:: Activity ::
Which lines of the entries contain the word "shoulder"? Please list them.

:: Material shown ::
==========

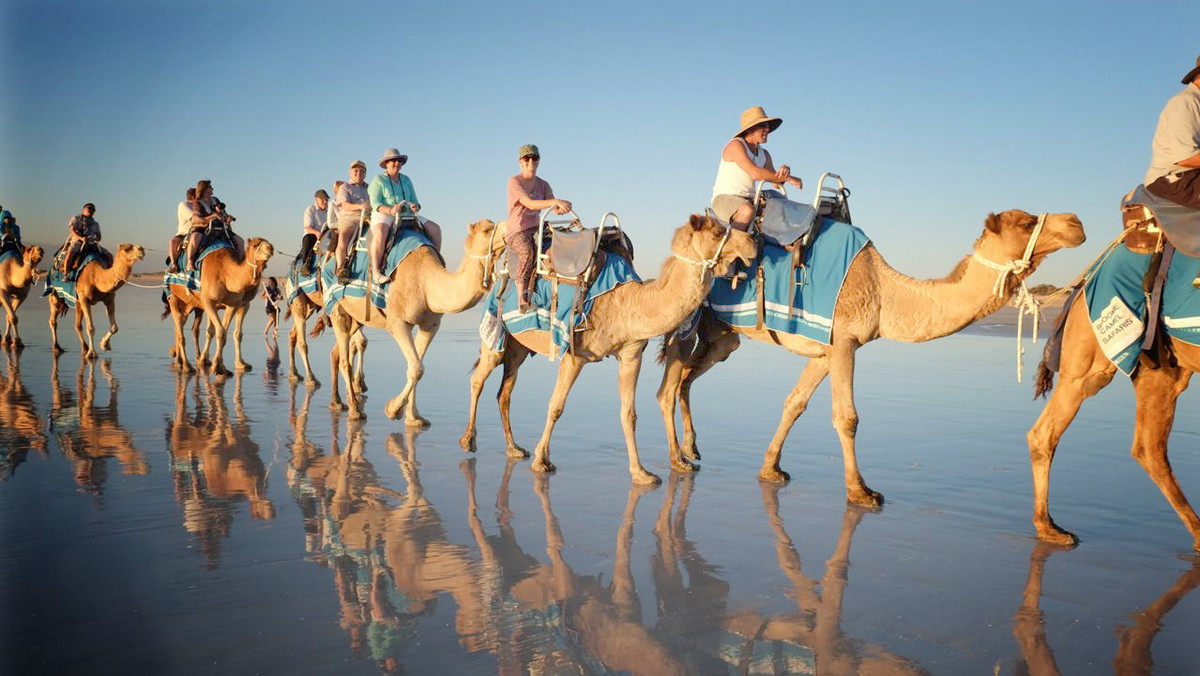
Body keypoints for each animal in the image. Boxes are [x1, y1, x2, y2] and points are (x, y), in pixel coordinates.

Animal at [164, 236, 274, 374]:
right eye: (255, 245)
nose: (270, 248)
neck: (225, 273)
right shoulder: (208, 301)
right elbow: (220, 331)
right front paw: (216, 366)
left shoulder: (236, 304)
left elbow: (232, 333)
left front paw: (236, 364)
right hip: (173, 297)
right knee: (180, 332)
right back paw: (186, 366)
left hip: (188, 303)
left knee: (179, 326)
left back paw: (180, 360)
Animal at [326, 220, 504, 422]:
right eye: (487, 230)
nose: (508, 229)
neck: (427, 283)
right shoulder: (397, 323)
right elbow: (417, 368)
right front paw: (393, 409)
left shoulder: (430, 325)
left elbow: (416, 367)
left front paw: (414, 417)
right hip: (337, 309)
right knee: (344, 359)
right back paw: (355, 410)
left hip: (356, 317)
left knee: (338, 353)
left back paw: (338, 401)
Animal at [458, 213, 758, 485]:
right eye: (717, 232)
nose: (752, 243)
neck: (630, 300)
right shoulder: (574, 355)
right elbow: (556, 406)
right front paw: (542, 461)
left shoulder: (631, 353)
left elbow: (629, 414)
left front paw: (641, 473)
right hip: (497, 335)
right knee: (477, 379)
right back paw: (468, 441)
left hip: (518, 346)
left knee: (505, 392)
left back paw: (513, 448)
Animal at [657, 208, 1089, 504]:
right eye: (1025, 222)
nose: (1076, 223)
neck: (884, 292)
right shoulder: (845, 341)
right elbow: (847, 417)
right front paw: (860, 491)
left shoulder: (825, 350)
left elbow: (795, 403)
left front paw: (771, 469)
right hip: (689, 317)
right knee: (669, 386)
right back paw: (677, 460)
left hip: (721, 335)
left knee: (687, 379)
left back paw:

==========

:: Solution for this problem ::
right shoulder: (208, 301)
left shoulder: (236, 304)
right shoulder: (397, 323)
left shoulder: (430, 325)
right shoulder: (574, 355)
left shoulder: (631, 353)
right shoulder: (845, 341)
left shoulder: (825, 350)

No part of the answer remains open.